An indexed database has two parts: a set of physical records, which are arranged in some arbitrary order, and a set of indexes which identify the sequence in which records should be read to yield a result sorted by some criterion. If there is no correlation between the physical arrangement and the index, then reading out all the records in order may require making lots of independent single-record read operations. Because a database may be able to read dozens of consecutive records in less time than it would take to read two non-consecutive records, performance may be improved if records which are consecutive in the index are also stored consecutively on disk. Specifying that an index is clustered will cause the database to make some effort (different databases differ as to how much) to arrange things so that groups of records which are consecutive in the index will be consecutive on disk.
For example, if one were to start with an empty non-clustered database and add 10,000 records in random sequence, the records would likely be added at the end in the order they were added. Reading out the database in order by the index would require 10,000 one-record reads. If one were to use a clustered database, however, the system might check when adding each record whether the previous record was stored by itself; if it found that to be the case, it might write that record with the new one at the end of the database. It could then look at the physical record before the slots where the moved records used to reside and see if the record that followed that was stored by itself. If it found that to be the case, it could move that record to that spot. Using this sort of approach would cause many records to be grouped together in pairs, thus potentially nearly doubling sequential read speed.

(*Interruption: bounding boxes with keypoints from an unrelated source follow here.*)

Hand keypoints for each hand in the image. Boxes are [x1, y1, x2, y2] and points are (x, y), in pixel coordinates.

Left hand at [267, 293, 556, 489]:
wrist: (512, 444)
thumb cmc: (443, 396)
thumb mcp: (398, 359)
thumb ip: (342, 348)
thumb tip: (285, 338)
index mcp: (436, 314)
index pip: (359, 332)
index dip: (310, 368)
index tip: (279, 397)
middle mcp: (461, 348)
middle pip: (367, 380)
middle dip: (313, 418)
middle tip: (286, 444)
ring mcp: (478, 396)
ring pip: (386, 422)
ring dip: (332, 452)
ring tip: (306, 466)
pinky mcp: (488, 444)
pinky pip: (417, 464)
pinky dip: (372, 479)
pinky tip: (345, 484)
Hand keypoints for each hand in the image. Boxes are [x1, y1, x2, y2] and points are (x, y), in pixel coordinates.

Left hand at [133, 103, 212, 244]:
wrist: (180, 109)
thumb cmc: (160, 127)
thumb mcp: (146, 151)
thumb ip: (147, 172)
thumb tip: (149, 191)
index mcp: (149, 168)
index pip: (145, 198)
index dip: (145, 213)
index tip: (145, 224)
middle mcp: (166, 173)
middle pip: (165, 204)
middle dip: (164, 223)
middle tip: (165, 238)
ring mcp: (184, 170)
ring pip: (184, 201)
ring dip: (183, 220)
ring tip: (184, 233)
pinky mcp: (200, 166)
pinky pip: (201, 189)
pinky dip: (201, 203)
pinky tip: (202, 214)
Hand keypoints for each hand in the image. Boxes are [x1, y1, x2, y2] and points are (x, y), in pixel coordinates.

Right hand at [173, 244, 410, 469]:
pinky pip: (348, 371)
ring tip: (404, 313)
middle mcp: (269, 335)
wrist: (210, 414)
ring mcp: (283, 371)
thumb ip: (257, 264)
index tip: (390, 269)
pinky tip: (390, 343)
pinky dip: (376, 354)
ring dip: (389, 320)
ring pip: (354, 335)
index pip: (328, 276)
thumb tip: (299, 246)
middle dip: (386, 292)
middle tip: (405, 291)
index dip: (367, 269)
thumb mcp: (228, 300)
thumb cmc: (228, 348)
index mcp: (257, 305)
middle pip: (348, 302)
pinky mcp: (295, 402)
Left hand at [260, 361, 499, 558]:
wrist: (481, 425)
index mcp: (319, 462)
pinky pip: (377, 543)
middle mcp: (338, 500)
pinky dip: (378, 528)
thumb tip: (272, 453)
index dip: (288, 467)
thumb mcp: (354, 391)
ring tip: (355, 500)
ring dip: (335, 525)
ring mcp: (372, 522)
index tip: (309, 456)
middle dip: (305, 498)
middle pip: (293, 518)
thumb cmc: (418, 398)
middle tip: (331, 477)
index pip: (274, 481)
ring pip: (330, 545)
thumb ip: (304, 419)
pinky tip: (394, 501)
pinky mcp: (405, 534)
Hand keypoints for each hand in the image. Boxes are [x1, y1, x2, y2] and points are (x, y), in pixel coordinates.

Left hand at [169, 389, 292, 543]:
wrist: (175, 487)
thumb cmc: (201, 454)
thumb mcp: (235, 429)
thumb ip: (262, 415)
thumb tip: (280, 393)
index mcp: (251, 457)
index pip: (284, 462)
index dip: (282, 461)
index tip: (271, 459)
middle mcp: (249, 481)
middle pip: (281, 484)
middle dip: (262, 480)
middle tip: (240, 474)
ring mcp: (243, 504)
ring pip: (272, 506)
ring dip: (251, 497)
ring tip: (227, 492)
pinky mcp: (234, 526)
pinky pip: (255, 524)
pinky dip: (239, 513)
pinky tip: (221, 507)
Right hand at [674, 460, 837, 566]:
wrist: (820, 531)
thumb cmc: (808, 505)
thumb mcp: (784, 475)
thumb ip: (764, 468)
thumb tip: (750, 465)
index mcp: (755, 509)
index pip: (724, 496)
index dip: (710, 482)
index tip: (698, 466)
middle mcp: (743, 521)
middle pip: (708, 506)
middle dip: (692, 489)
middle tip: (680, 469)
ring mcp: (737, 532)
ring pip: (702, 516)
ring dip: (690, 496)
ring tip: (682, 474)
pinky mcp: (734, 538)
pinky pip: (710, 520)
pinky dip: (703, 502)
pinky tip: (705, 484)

In reality, clustered databases use more sophisticated algorithms than this. A key thing to note, though, is that there is a tradeoff between the time required to update the database and the time required to read it sequentially. Maintaining a clustered database will significantly increase the amount of work required to add, remove, or update records in any way that would affect the sorting sequence. If the database will be read sequentially much more often than it will be updated, clustering can be a big win. If it will be updated often but seldom read out in sequence, clustering can be a big performance drain, especially if the sequence in which items are added to the database is independent of their sort order with regard to the clustered index.
A clustered index actually describes the order in which records are physically stored on the disk, hence the reason you can only have one.
A Non-Clustered Index defines a logical order that does not match the physical order on disk.
Clustered indexes are stored physically on the table. This means they are the fastest and you can only have one clustered index per table.
Non-clustered indexes are stored separately, and you can have as many as you want.
The best option is to set your clustered index on the most used unique column, usually the PK. You should always have a well selected clustered index in your tables, unless a very compelling reason--can't think of a single one, but hey, it may be out there--for not doing so comes up.
Pros:
Clustered indexes work great for ranges (e.g. select * from my_table where my_key between @min and @max)
In some conditions, the DBMS will not have to do work to sort if you use an orderby statement.
Cons:
Clustered indexes are can slow down inserts because the physical layouts of the records have to be modified as records are put in if the new keys are not in sequential order.